Nazareth’s Muslim mayor reinstates Christmas
Ali Salam had previously announced festivities were canceled because of Trump’s recognition of Jerusalem as Israel’s capital

The mayor of Nazareth said Saturday that Christmas celebrations would go ahead in Jesus’s hometown, days after announcing holiday festivities would be canceled in protest of the US recognition of Jerusalem as Israel’s capital.
“Reports that Christmas events were canceled this year are incorrect,” said Ali Salam, who is mayor of the town in northern Israel. “Just as every year, the city is decorated for the holiday and we are excited to receive the tens of thousands of visitors who will arrive, and to give them a festive and special experience.”
Salam, who is Muslim, said people of all faiths were welcome to visit the city.
“[I] invite all the residents of the State of Israel — the Jews, Muslims and Christians — to come to the city of Nazareth and take part in the Christmas celebrations,” said Salam. “Nazareth is the city of peace and brotherhood between religions and nations, and there is nothing like the spirit of the holiday and the shared experience to prove it.”

Salam’s statement came as the start of the Christmas festivities was set to begin in Nazareth later Saturday with the lighting of the tree.
It marked a reversal from Thursday’s announcement by Nazareth’s city council that Salam had ordered the axing of all planned artistic events, including a festival and large Christmas market.
“Our identity and faith aren’t up for debate,” Salam had said Thursday. “The decision [by Donald Trump on December 6 to recognize Jerusalem as the capital of Israel] has taken away the joy of the holiday, and we will thus cancel the festivities this year.”

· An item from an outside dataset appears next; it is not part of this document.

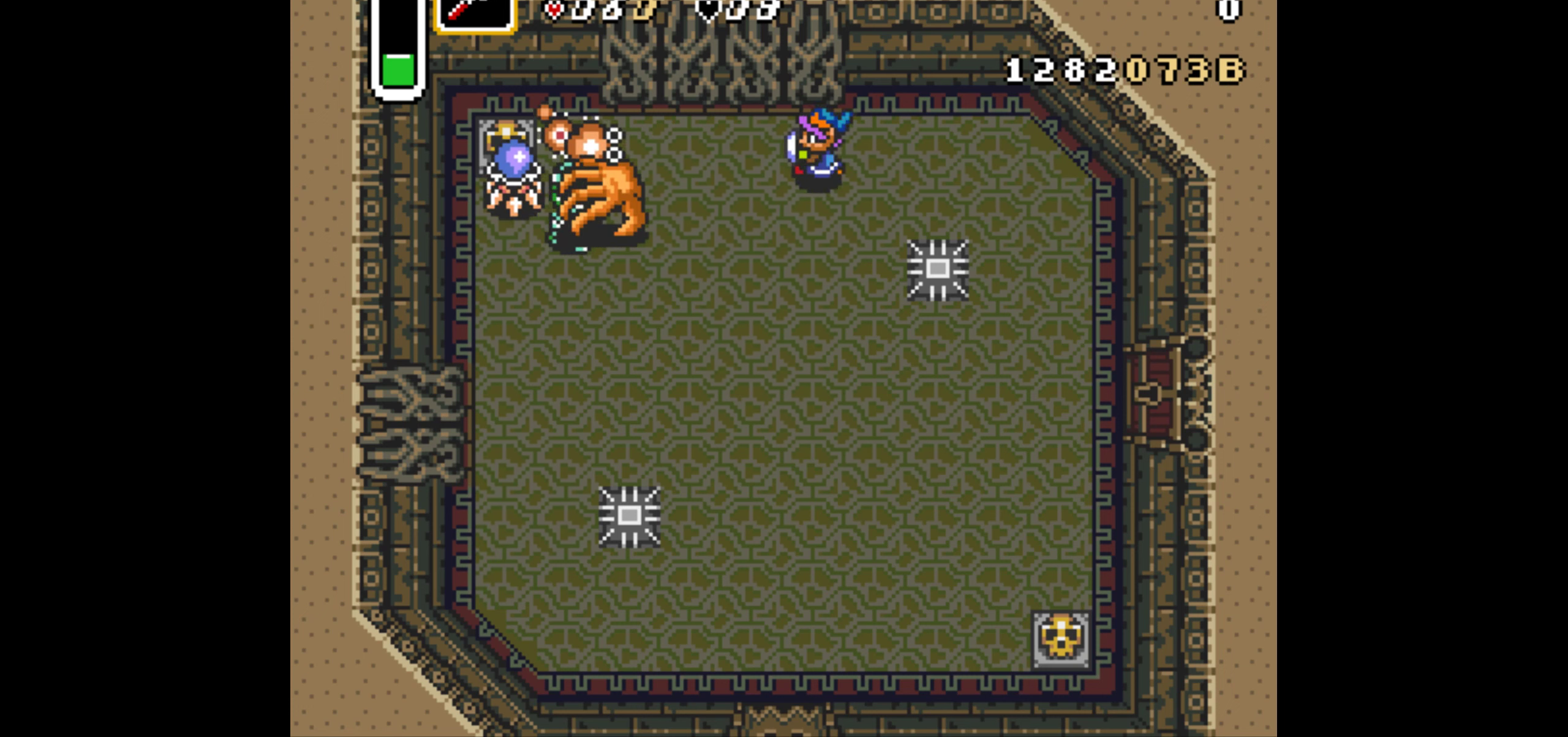
{"buttons": ["DPAD_DOWN"], "events": [[250, "B", "down"], [366, "B", "up"], [366, "DPAD_DOWN", "down"], [366, "DPAD_LEFT", "up"]]}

Nazareth is one of the holiest cities in Christendom because it was there that the angel Gabriel is believed by Christians to have told the Virgin Mary she would conceive and bear Jesus.

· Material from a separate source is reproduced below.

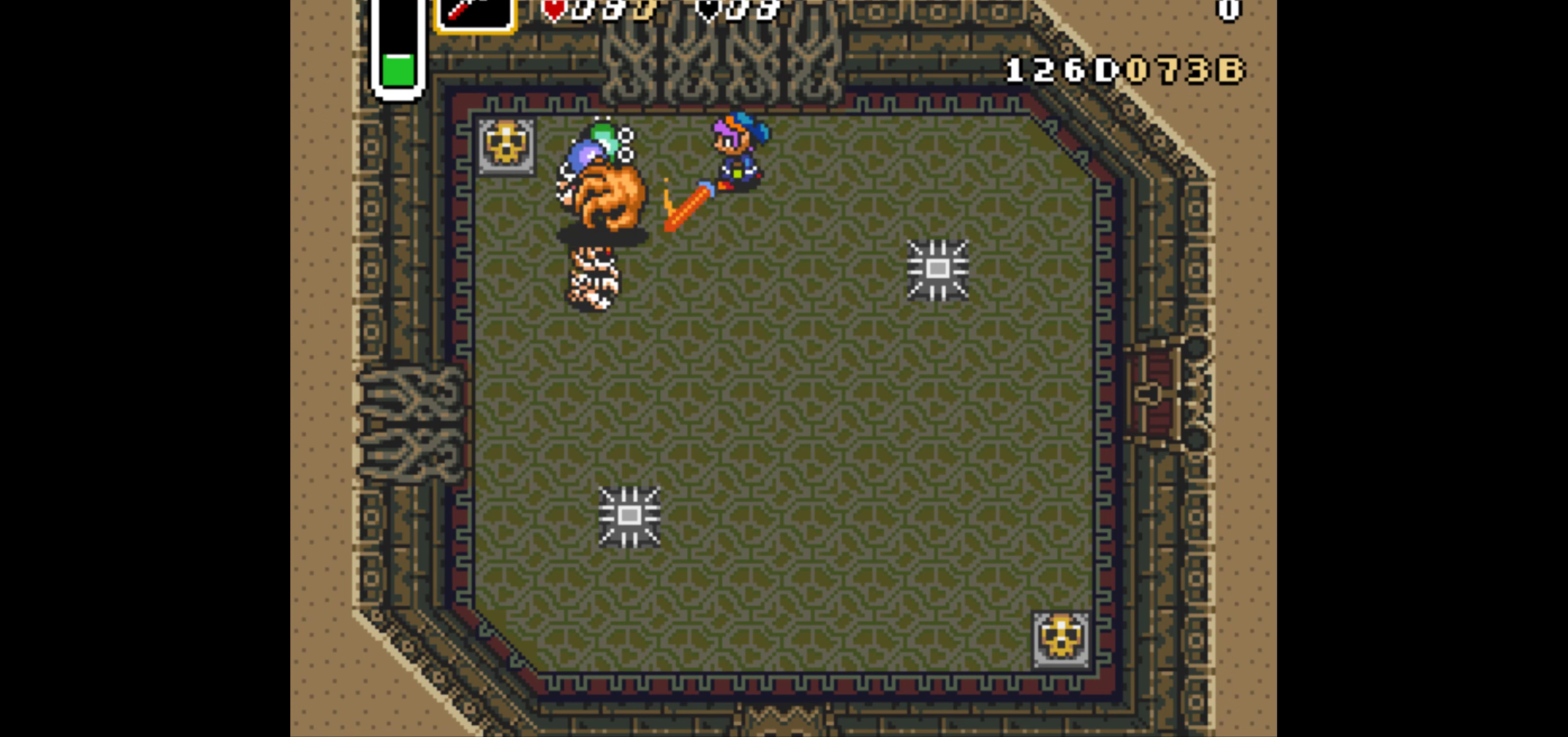
{"buttons": ["DPAD_LEFT"], "events": [[16, "DPAD_RIGHT", "down"], [50, "DPAD_DOWN", "up"], [367, "DPAD_RIGHT", "up"], [383, "DPAD_LEFT", "down"]]}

According to the New Testament, Jesus also grew up in the town.
The annual celebrations are a major tourist draw and source of income for the city, which is inhabited primarily by Arab citizens of Israel, two-thirds of whom are Muslim and the remaining third Christian.

In an address last Wednesday from the White House, Trump defied worldwide warnings and insisted that, after repeated failures to achieve peace, a new approach was long overdue.
He described his decision to recognize Jerusalem as the seat of Israel’s government as merely based on reality.
The move was hailed by Prime Minister Benjamin Netanyahu and by leaders across much of the Israeli political spectrum, and condemned by the vast majority of the international community. Trump stressed that he was not specifying the boundaries of Israeli sovereignty in the city, and called for no change in the status quo at the city’s holy sites.
Sue Surkes contributed to this report.